Video Games: The Movie
Video Games: The Movie, a feature length documentary, aims to educate & entertain audiences about how video games are made, marketed, and consumed by looking back at gaming history and culture through the eyes of game developers, publishers, and consumers. The film is not just another film about the games industry, but attempts something much more ambitious; the question of what it means to be a 'gamer', a game maker, and where games are headed. Storytelling and the art of the video game medium are also explored in this first of it's kind film about the video game industry & the global culture it has created.
Source: IMDB
Narrated by Sean Astin who you may remember him as Rudy or maybe better know as the "stupid fat hobbt" Samwise Gamgee. This documentary takes us on a ride through the evolution of video games.
During this evolution timeline we get to go back to the very beginning and then end where games are the treated as not only gameplay but as art. Most of our readers will recognize these consoles and games, for myself I know it was a great way to take you back to how games used to be.
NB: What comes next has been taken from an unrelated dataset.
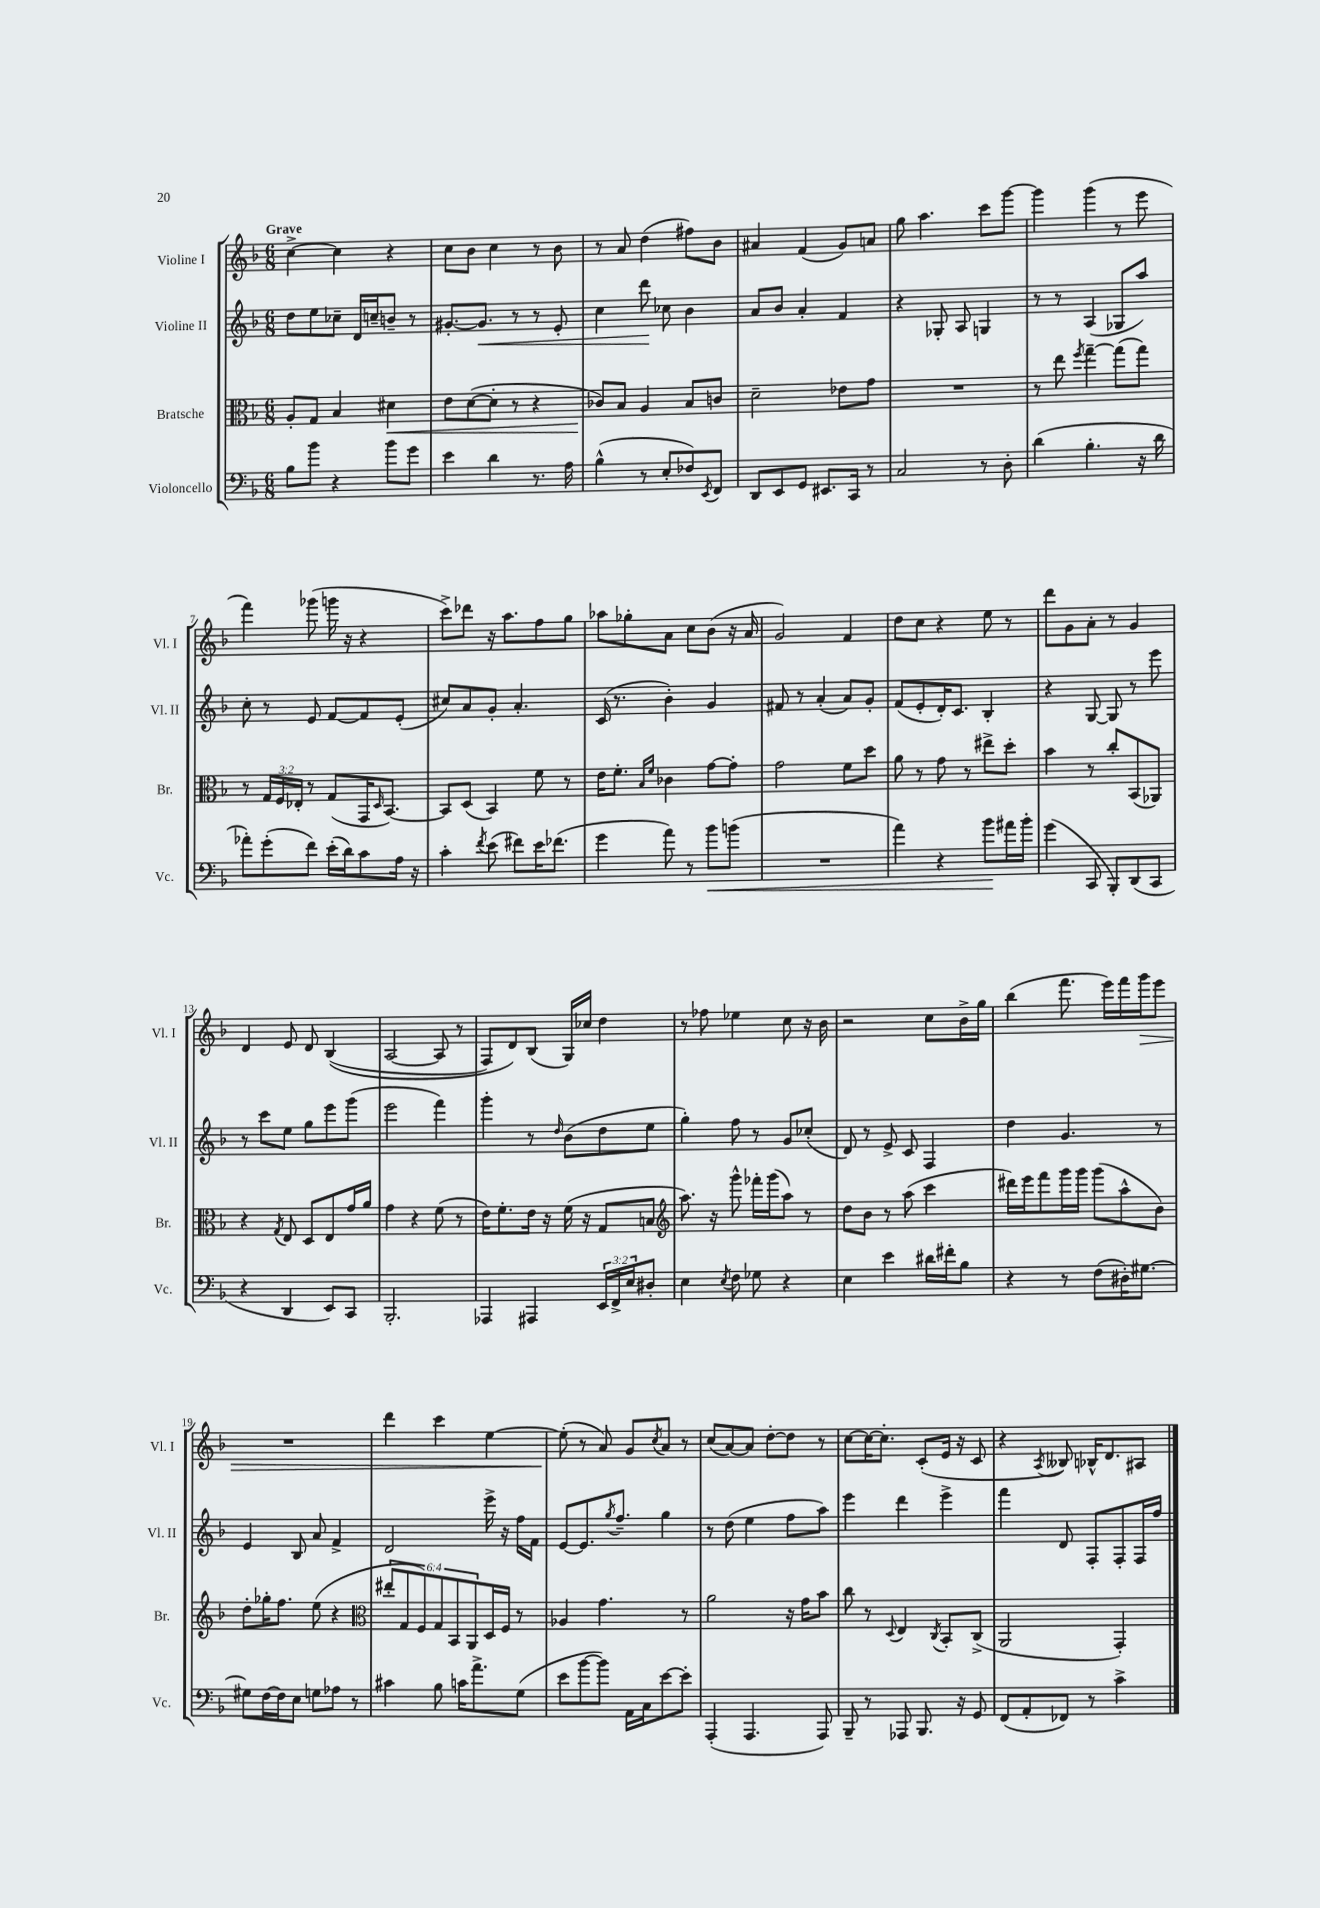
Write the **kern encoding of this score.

My first console I ever owned I got on Christmas. This was still in the 80's and I remember being the luckiest kid in the world. My video game experience at that point revolved around two prior consoles, the Atari 2600 and the Intellevision. But back to the movie, they did a good job at hitting all the diffent generations of games/consoles. One of my favorite moments of the documentary was the launch of the Playstation 1 and the voice of Sony, Crash Bandicoot. The reason this stuck out was because I was a Nintendo fan boy at the time, didn't own a Nintendo 64 or a Super Nintendo but if I was good we would rent the console for the weekend. The reason this stood out to me was how much I hated the Playstation and that stupid Bandicoot! At the time I thought, "how dare this thing call out my beloved Mario!" Again, just one of the many memories that surfaced during my time watching this movie.
Not only did this movie address the different consoles made but the progress of society from taking a stand against Atari and its terrible rendition of ET to the acceptance of video game gameplay as an art.
If your browsing through Netflix looking for something to help bring back some of those feelgood childhood memories this is one you can't go wrong with. The movie does jump back and forth on the evolution timeline which is the one and only draw back, thiis however doesn't take away from the movie one bit.